BEGIN THE DATA

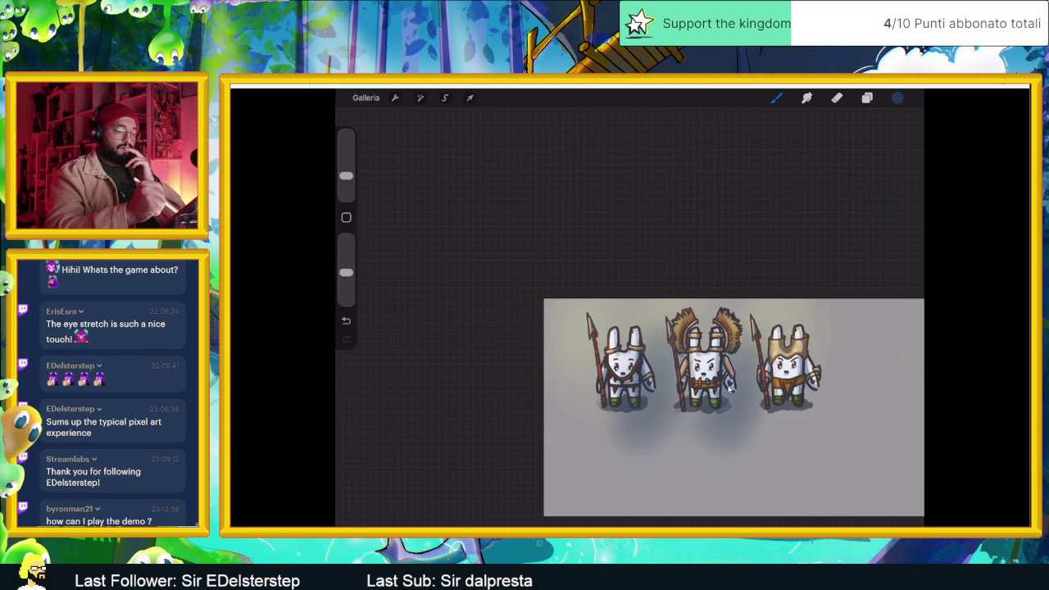
{"action": "left_click_drag", "start_coordinate": [815, 410], "coordinate": [839, 320]}
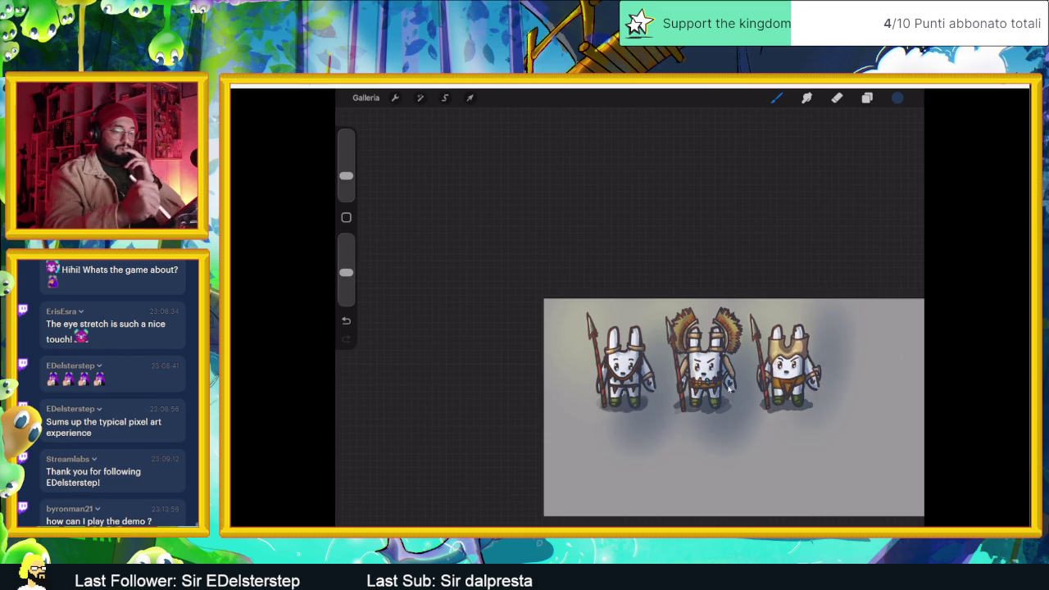
{"action": "left_click_drag", "start_coordinate": [835, 385], "coordinate": [807, 434]}
Step: Set Livello 11 to Ombreggia blending at 74% opacity
{"action": "left_click", "coordinate": [866, 98]}
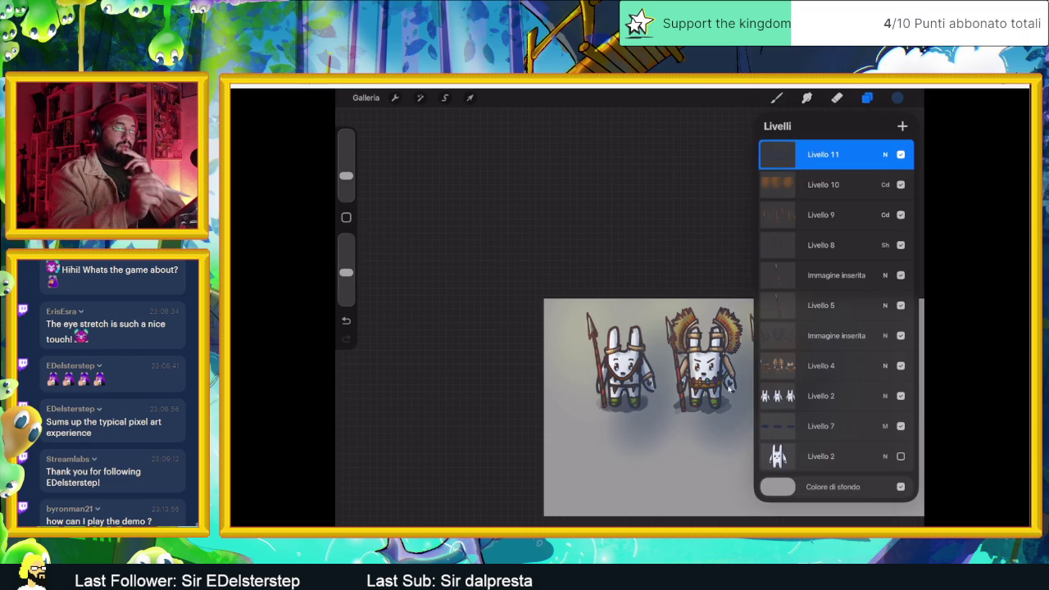
{"action": "left_click", "coordinate": [884, 154]}
{"action": "left_click", "coordinate": [820, 277]}
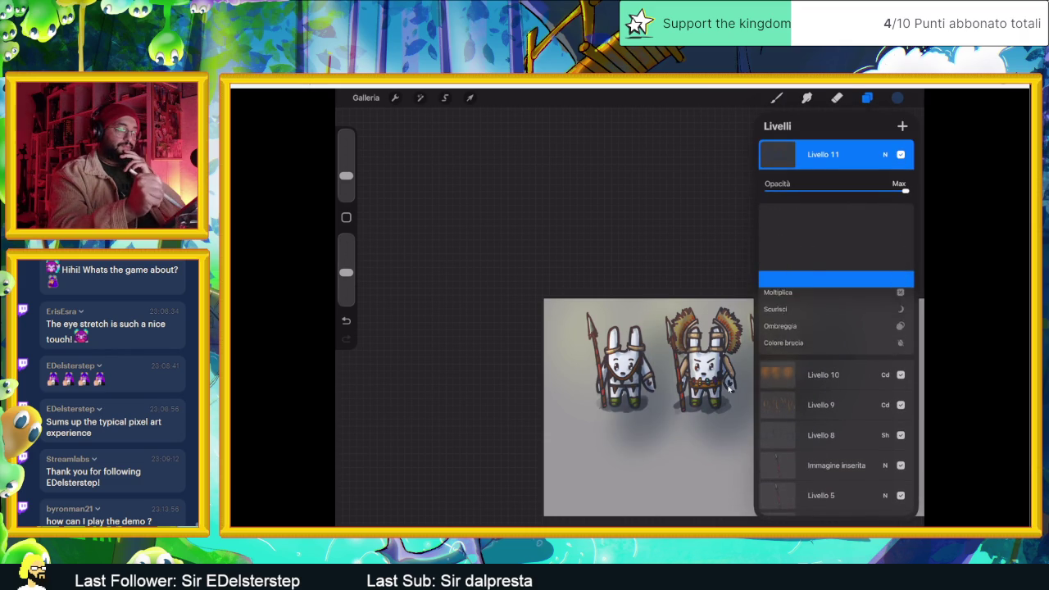
{"action": "left_click", "coordinate": [820, 278]}
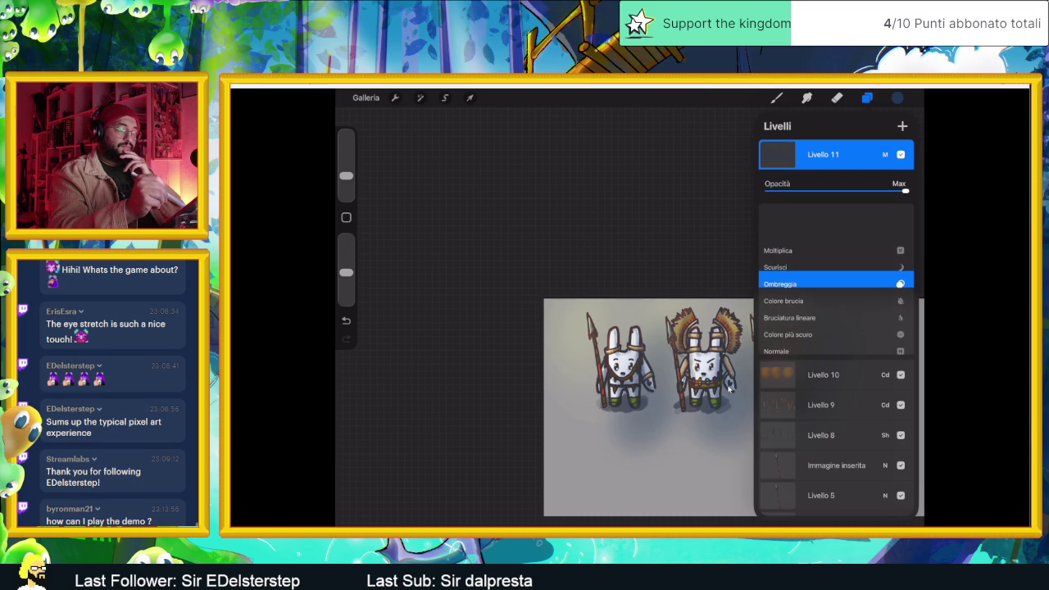
{"action": "left_click_drag", "start_coordinate": [904, 190], "coordinate": [869, 190]}
{"action": "left_click", "coordinate": [729, 389]}
{"action": "left_click", "coordinate": [730, 388]}
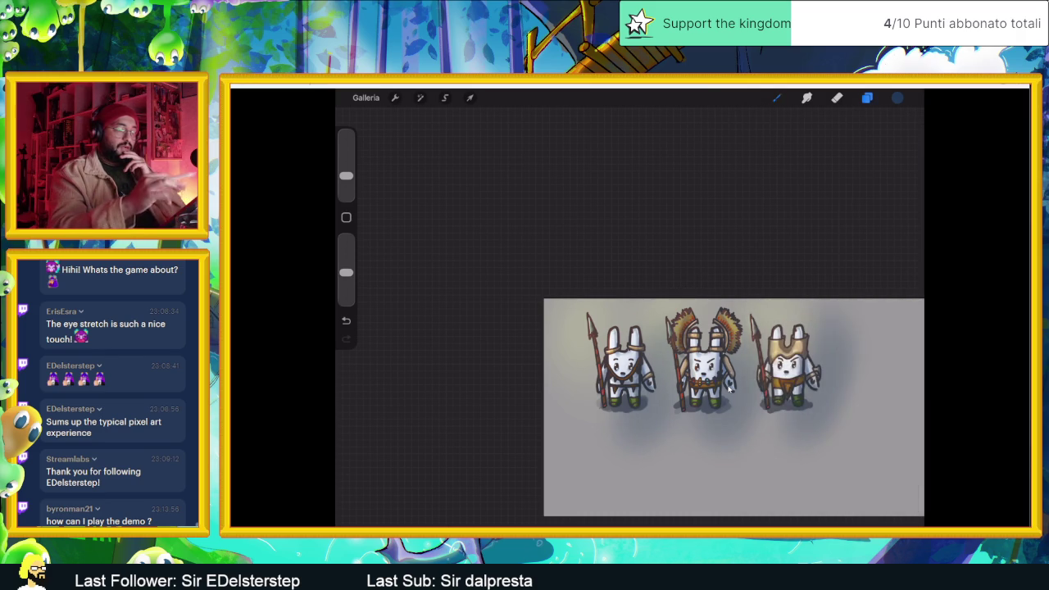
{"action": "scroll", "coordinate": [730, 388], "scroll_direction": "up", "scroll_amount": 5}
{"action": "scroll", "coordinate": [729, 389], "scroll_direction": "up", "scroll_amount": 1}
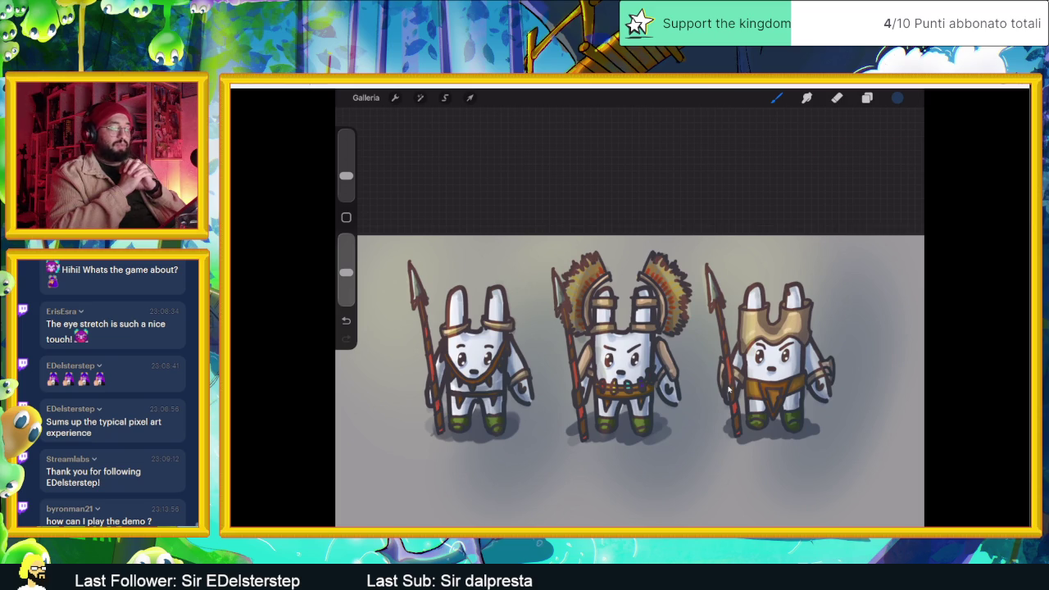
{"action": "scroll", "coordinate": [728, 391], "scroll_direction": "down", "scroll_amount": 5}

END THE DATA

• [ACTION ITEM]: Set the preceding data down again word for word, omitting images.

• [EXERCISE SOLUTION]:
{"action": "left_click_drag", "start_coordinate": [815, 410], "coordinate": [839, 320]}
{"action": "left_click_drag", "start_coordinate": [835, 385], "coordinate": [807, 434]}
Step: Set Livello 11 to Ombreggia blending at 74% opacity
{"action": "left_click", "coordinate": [866, 98]}
{"action": "left_click", "coordinate": [884, 154]}
{"action": "left_click", "coordinate": [820, 277]}
{"action": "left_click", "coordinate": [820, 278]}
{"action": "left_click_drag", "start_coordinate": [904, 190], "coordinate": [869, 190]}
{"action": "left_click", "coordinate": [729, 389]}
{"action": "left_click", "coordinate": [730, 388]}
{"action": "scroll", "coordinate": [730, 388], "scroll_direction": "up", "scroll_amount": 5}
{"action": "scroll", "coordinate": [729, 389], "scroll_direction": "up", "scroll_amount": 1}
{"action": "scroll", "coordinate": [728, 391], "scroll_direction": "down", "scroll_amount": 5}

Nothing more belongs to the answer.